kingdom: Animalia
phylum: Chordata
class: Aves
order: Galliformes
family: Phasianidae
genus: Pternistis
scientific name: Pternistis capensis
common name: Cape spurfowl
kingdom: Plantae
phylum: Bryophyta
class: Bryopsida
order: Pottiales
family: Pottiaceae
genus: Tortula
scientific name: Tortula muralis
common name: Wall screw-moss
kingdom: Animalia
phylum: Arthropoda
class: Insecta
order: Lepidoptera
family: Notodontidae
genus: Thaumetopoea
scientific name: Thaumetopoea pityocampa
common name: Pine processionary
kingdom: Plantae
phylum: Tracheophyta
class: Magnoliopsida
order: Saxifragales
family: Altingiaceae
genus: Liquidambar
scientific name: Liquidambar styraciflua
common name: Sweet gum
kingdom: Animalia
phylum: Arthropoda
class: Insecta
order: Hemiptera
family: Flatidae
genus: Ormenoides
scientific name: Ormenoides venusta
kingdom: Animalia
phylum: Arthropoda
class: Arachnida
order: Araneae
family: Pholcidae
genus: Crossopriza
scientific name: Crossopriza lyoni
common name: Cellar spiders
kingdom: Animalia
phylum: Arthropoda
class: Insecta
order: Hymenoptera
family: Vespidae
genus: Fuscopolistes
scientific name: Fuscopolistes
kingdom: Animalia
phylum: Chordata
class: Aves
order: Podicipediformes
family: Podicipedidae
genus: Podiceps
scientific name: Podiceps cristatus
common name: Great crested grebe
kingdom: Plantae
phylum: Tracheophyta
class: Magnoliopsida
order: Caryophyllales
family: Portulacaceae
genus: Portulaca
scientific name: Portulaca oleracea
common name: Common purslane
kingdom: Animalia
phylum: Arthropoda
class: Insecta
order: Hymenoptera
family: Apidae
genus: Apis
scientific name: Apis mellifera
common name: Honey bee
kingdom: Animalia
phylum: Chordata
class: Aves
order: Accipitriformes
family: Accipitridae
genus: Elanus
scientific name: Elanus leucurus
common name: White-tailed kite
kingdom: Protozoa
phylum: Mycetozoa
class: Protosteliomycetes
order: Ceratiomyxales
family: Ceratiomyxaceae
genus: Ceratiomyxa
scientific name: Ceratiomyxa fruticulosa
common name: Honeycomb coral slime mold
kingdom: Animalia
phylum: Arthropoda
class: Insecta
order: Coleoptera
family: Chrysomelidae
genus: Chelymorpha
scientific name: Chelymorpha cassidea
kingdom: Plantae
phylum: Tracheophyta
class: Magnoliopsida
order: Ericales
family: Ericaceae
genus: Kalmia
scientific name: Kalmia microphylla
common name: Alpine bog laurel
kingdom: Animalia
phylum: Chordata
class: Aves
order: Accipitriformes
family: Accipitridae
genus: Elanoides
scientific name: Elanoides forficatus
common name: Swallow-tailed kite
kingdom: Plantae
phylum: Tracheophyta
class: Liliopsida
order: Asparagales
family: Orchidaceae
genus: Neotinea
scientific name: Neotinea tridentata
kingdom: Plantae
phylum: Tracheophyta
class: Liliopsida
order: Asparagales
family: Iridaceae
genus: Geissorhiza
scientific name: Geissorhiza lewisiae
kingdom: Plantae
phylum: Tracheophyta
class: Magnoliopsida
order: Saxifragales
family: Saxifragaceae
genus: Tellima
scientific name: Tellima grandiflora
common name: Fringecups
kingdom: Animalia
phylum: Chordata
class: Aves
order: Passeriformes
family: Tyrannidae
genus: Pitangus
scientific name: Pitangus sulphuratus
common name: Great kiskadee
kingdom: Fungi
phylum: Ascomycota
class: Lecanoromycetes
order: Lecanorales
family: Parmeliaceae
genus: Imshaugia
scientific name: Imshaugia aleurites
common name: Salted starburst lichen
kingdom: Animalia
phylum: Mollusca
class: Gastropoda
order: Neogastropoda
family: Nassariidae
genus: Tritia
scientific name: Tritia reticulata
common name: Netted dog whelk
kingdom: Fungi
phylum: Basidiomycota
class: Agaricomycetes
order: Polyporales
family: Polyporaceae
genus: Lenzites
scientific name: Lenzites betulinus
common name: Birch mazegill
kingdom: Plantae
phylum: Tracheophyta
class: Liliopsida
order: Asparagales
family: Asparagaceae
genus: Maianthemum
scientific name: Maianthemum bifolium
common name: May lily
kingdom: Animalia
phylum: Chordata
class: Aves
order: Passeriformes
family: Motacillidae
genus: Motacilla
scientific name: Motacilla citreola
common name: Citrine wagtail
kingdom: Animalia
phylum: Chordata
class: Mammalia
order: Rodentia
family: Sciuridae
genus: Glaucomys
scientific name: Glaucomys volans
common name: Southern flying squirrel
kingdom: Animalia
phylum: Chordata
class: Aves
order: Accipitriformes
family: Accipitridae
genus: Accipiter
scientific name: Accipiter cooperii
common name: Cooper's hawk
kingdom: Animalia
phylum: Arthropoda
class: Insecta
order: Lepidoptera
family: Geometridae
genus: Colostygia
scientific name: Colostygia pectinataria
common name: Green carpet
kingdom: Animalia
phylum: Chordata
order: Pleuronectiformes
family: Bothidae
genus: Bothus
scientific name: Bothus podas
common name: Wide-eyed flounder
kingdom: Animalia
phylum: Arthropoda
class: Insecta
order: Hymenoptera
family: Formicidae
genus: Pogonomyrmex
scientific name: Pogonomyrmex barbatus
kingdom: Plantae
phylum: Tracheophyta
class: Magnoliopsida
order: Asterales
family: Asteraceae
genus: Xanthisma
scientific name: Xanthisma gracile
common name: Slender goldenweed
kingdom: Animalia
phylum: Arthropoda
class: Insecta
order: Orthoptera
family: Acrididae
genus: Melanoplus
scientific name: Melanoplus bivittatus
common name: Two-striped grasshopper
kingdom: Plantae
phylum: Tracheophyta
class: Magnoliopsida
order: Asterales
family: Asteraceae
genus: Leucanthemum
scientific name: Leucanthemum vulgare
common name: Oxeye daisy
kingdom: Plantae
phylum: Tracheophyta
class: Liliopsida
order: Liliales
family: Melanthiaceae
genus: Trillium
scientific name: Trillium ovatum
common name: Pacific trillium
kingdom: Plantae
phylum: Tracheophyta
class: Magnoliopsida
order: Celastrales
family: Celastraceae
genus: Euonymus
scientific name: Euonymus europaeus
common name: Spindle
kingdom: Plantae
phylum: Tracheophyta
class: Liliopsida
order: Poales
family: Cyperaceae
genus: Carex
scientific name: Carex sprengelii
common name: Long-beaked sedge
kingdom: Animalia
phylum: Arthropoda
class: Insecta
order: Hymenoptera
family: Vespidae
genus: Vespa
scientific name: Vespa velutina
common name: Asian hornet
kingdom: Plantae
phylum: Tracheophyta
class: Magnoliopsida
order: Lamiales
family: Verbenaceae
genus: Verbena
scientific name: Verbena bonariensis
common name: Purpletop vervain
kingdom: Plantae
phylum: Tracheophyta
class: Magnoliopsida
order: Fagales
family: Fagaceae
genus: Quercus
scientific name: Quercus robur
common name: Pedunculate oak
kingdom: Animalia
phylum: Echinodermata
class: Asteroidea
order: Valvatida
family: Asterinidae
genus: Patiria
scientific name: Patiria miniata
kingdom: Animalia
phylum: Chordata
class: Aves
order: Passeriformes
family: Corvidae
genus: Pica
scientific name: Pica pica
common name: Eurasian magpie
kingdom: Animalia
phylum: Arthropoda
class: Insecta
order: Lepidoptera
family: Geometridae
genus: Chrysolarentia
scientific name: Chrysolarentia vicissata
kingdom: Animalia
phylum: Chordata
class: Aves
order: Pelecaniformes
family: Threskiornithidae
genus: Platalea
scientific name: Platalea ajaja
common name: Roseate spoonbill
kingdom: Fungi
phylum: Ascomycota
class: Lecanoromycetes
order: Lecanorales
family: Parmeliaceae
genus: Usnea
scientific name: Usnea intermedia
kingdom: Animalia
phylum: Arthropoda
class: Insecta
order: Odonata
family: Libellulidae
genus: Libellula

--------

Copy out the lines of the records word for word, beginning with the line that contains "scientific name: Podiceps cristatus" and ending with the line that contains "order: Ceratiomyxales", both included.

scientific name: Podiceps cristatus
common name: Great crested grebe
kingdom: Plantae
phylum: Tracheophyta
class: Magnoliopsida
order: Caryophyllales
family: Portulacaceae
genus: Portulaca
scientific name: Portulaca oleracea
common name: Common purslane
kingdom: Animalia
phylum: Arthropoda
class: Insecta
order: Hymenoptera
family: Apidae
genus: Apis
scientific name: Apis mellifera
common name: Honey bee
kingdom: Animalia
phylum: Chordata
class: Aves
order: Accipitriformes
family: Accipitridae
genus: Elanus
scientific name: Elanus leucurus
common name: White-tailed kite
kingdom: Protozoa
phylum: Mycetozoa
class: Protosteliomycetes
order: Ceratiomyxales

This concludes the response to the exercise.